|Future flea market location?|
Finger Lakes residents may not have noticed that New York's economy has been recovering. In a press release provided to Gannett, Andy Cuomo's official spokesman for economic matters admits that it really isn't.
New York's economic recovery appears to be losing momentum, and that's raising concerns about the pace of the rebound we'll see in 2012.
State Comptroller Thomas DiNapoli shared those findings in a report released Thursday: "Economic Trends in New York State."
Don't move to Texas yet, as DiNapoli has some good news.
Rochester, New York City and the Glens Falls areas did better than the state average, with Rochester recovering 98.1 percent of the jobs it lost. The report attributed Rochester's economic success to gains in professional and business services, but it warned that the recent bankruptcy of Eastman Kodak "could result in the loss of thousands of jobs."

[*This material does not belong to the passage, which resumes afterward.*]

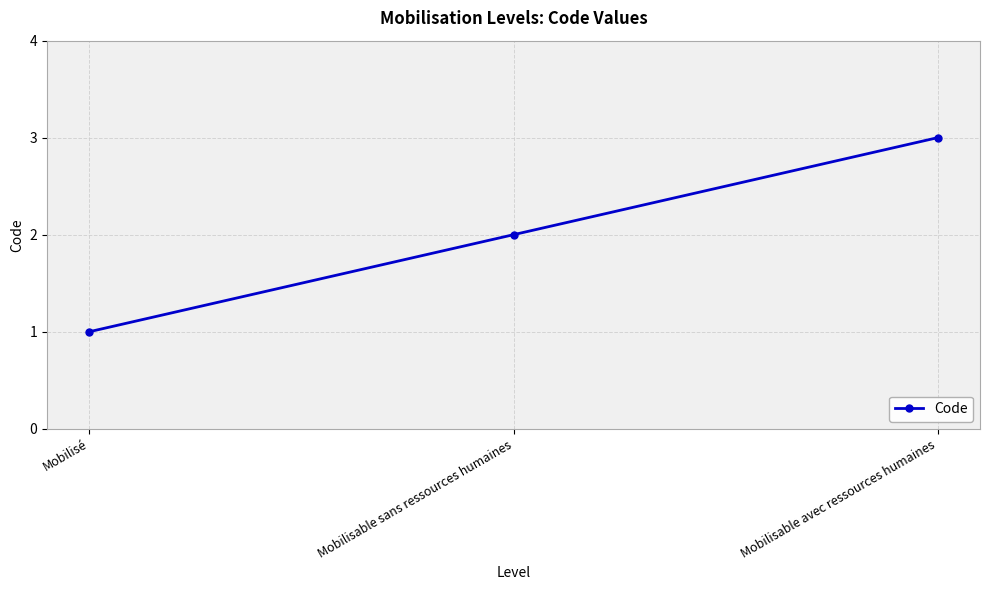

Read the value at Mobilisable sans ressources humaines.

2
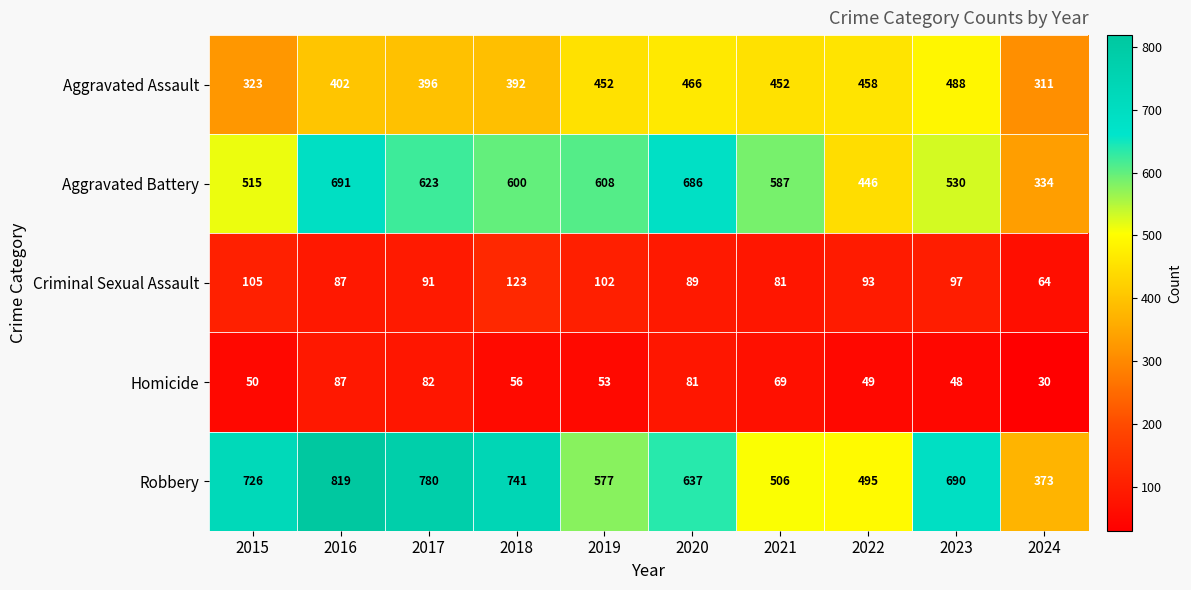

What is the total value across all series at 2015?

1719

Yeah, that Kodak bankruptcy could really have a negative impact on Upstate's staggering economy, Tom. Then there's this other matter:
New York also has had the stigma of being unfriendly to business. The Tax Foundation, based in Washington D.C., last week named New York as having the 49th worst business climate in the nation -- ahead only of New Jersey.
"The combination of high property taxes, high income taxes, high corporate-income taxes and high sales taxes all create a toxic climate for attracting businesses and people in the state and keeping businesses and people in the state," said Scott Hodge, the group's president.